I needed to let her go.
After some soul searching, we put her in school. A great school. She was accepted into the gifted program, she had friends, she excelled. We had more kids, her teachers loved her, we moved and she started over at a new school. Found more friends, had more siblings. Somewhere between baby number four and baby number five, Lucy found her place. The oldest. The one. The quiet leader of our brood. Her sisters looked up to her with adoration. She was beautiful, with long, rich brown hair and cornflower blue eyes. She was quiet, achieving. And stern. She gave her sisters standards.
And then … the teenaged years hit. We had some rocky times, her reaching and growing moments. She got and got taken away, a cell phone, she moved to the basement, she tried out new words. She was grounded once for a month for speaking to me in a way that was unacceptable. (I really think she thought we wouldn’t see that through. That Dad or I would cave, but no … we stuck it out as hard as it was.) Ever since that time, I’m thinking she was 14? 15? She has done well again. Oh, there are moments of course, but all I ever have to do is remind her that she is not an island, that her decisions to act or react cause ripples through the entire family. She typically shapes up quickly or at the very least takes herself away so that she can regroup.

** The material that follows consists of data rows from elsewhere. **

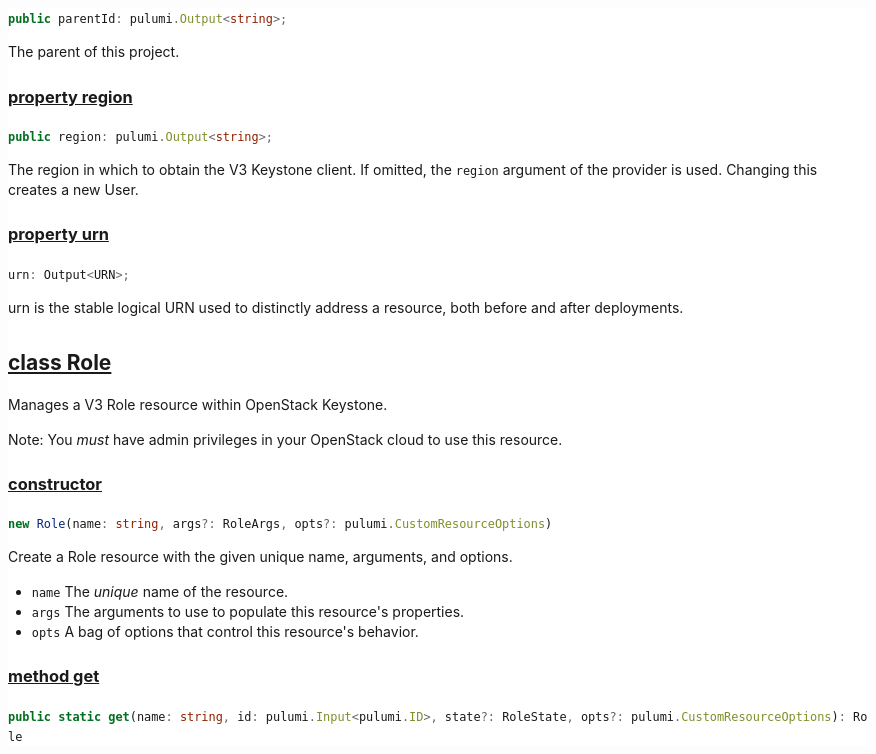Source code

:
 ```typescript
public parentId: pulumi.Output<string>;
```


The parent of this project.

<h3 class="pdoc-member-header">
<a class="pdoc-child-name" href="/identity/project.ts#L57">property region</a>
</h3>

```typescript
public region: pulumi.Output<string>;
```


The region in which to obtain the V3 Keystone client.
If omitted, the `region` argument of the provider is used. Changing this
creates a new User.

<h3 class="pdoc-member-header">
<a class="pdoc-child-name" href="/node_modules/@pulumi/pulumi/resource.d.ts#L11">property urn</a>
</h3>

```typescript
urn: Output<URN>;
```


urn is the stable logical URN used to distinctly address a resource, both before and after
deployments.

<h2 class="pdoc-module-header" id="Role">
<a class="pdoc-member-name" href="/identity/role.ts#L13">class Role</a>
</h2>

Manages a V3 Role resource within OpenStack Keystone.

Note: You _must_ have admin privileges in your OpenStack cloud to use
this resource.

<h3 class="pdoc-member-header">
<a class="pdoc-child-name" href="/identity/role.ts#L39">constructor</a>
</h3>

```typescript
new Role(name: string, args?: RoleArgs, opts?: pulumi.CustomResourceOptions)
```


Create a Role resource with the given unique name, arguments, and options.

* `name` The _unique_ name of the resource.
* `args` The arguments to use to populate this resource&#39;s properties.
* `opts` A bag of options that control this resource&#39;s behavior.

<h3 class="pdoc-member-header">
<a class="pdoc-child-name" href="/identity/role.ts#L22">method get</a>
</h3>

```typescript
public static get(name: string, id: pulumi.Input<pulumi.ID>, state?: RoleState, opts?: pulumi.CustomResourceOptions): Role
```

Now, she’s eighteen, and she’s leaving in about five months. Oh, I know she’ll be back every now and then, but from here on, her visits will be just that … visits. Time spent with us until she needs to leave again to go back to school, or her life … or her family. As I look back, there are things I wish I would have done differently, things I learned from her, things I learned because of her, ways I failed and ways I succeeded. On the whole though, I am absolutely the luckiest mom in the world. If I have taught her anything, it is (I hope!) to stop and think before you speak, words are very powerful, they cannot be unsaid or unsent. To look at things logically, to solve problems instead of wallow in them, to allow yourself about two minutes to freak out about something and then? Move on. Fix it or leave it behind. I hope that she can use these skills to forage herself a path. She has a very clear idea (right now, at least) of what she wants from life, who she wants to be. I hope that she will always come to me and ask. Or come to Dad. Or go to Nina or Grandma, Mimi or Grandpa. I’ve always tried to teach my kids that the smartest people in the world are those that realize they don’t know everything. Those are the people that surround themselves with those people who do have the answers. We ask, we think, we analyze, and then we act.
Lucy, my love, I am prouder of you than words can even express. You are now officially an adult in the eyes of the world. My prayers and love will always surround you and I hope you will never forget to ask questions. To question bullshit. To think logically. To draw your own conclusions. And to read between the lines. Reading is your favorite thing, after all.